[Data records]

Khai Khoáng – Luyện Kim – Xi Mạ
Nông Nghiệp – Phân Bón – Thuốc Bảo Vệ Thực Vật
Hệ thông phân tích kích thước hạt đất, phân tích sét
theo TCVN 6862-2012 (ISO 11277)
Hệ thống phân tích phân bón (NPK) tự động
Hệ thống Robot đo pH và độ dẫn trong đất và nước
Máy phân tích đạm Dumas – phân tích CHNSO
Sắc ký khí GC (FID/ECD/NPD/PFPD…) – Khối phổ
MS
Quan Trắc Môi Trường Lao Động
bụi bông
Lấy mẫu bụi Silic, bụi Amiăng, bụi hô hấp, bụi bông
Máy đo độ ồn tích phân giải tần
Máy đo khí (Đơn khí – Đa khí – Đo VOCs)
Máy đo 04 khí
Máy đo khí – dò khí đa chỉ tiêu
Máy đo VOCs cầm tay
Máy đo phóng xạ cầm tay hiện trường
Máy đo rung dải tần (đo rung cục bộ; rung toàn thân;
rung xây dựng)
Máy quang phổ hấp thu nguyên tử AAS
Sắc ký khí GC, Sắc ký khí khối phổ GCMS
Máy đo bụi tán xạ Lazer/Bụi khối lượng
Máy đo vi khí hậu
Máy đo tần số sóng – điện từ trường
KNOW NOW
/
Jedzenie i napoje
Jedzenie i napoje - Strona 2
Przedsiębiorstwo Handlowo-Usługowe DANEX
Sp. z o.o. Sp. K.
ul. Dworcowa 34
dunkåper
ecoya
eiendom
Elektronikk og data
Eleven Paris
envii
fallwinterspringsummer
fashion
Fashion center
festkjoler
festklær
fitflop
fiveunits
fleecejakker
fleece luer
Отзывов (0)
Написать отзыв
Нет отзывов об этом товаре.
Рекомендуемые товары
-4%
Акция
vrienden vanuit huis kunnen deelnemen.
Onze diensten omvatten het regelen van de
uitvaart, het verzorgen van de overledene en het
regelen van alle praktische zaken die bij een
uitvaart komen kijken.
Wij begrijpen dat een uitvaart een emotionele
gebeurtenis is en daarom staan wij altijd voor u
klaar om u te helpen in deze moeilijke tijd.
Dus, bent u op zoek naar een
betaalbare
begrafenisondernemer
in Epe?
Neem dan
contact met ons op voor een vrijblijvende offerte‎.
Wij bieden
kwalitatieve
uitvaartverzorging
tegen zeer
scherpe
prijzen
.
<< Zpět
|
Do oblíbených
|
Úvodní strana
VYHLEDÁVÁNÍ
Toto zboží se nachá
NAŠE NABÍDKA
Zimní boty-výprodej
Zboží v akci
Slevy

[Activity]
What you return must match the records above exactly.

[Response to this exercise]
Khai Khoáng – Luyện Kim – Xi Mạ
Nông Nghiệp – Phân Bón – Thuốc Bảo Vệ Thực Vật
Hệ thông phân tích kích thước hạt đất, phân tích sét
theo TCVN 6862-2012 (ISO 11277)
Hệ thống phân tích phân bón (NPK) tự động
Hệ thống Robot đo pH và độ dẫn trong đất và nước
Máy phân tích đạm Dumas – phân tích CHNSO
Sắc ký khí GC (FID/ECD/NPD/PFPD…) – Khối phổ
MS
Quan Trắc Môi Trường Lao Động
bụi bông
Lấy mẫu bụi Silic, bụi Amiăng, bụi hô hấp, bụi bông
Máy đo độ ồn tích phân giải tần
Máy đo khí (Đơn khí – Đa khí – Đo VOCs)
Máy đo 04 khí
Máy đo khí – dò khí đa chỉ tiêu
Máy đo VOCs cầm tay
Máy đo phóng xạ cầm tay hiện trường
Máy đo rung dải tần (đo rung cục bộ; rung toàn thân;
rung xây dựng)
Máy quang phổ hấp thu nguyên tử AAS
Sắc ký khí GC, Sắc ký khí khối phổ GCMS
Máy đo bụi tán xạ Lazer/Bụi khối lượng
Máy đo vi khí hậu
Máy đo tần số sóng – điện từ trường
KNOW NOW
/
Jedzenie i napoje
Jedzenie i napoje - Strona 2
Przedsiębiorstwo Handlowo-Usługowe DANEX
Sp. z o.o. Sp. K.
ul. Dworcowa 34
dunkåper
ecoya
eiendom
Elektronikk og data
Eleven Paris
envii
fallwinterspringsummer
fashion
Fashion center
festkjoler
festklær
fitflop
fiveunits
fleecejakker
fleece luer
Отзывов (0)
Написать отзыв
Нет отзывов об этом товаре.
Рекомендуемые товары
-4%
Акция
vrienden vanuit huis kunnen deelnemen.
Onze diensten omvatten het regelen van de
uitvaart, het verzorgen van de overledene en het
regelen van alle praktische zaken die bij een
uitvaart komen kijken.
Wij begrijpen dat een uitvaart een emotionele
gebeurtenis is en daarom staan wij altijd voor u
klaar om u te helpen in deze moeilijke tijd.
Dus, bent u op zoek naar een
betaalbare
begrafenisondernemer
in Epe?
Neem dan
contact met ons op voor een vrijblijvende offerte‎.
Wij bieden
kwalitatieve
uitvaartverzorging
tegen zeer
scherpe
prijzen
.
<< Zpět
|
Do oblíbených
|
Úvodní strana
VYHLEDÁVÁNÍ
Toto zboží se nachá
NAŠE NABÍDKA
Zimní boty-výprodej
Zboží v akci
Slevy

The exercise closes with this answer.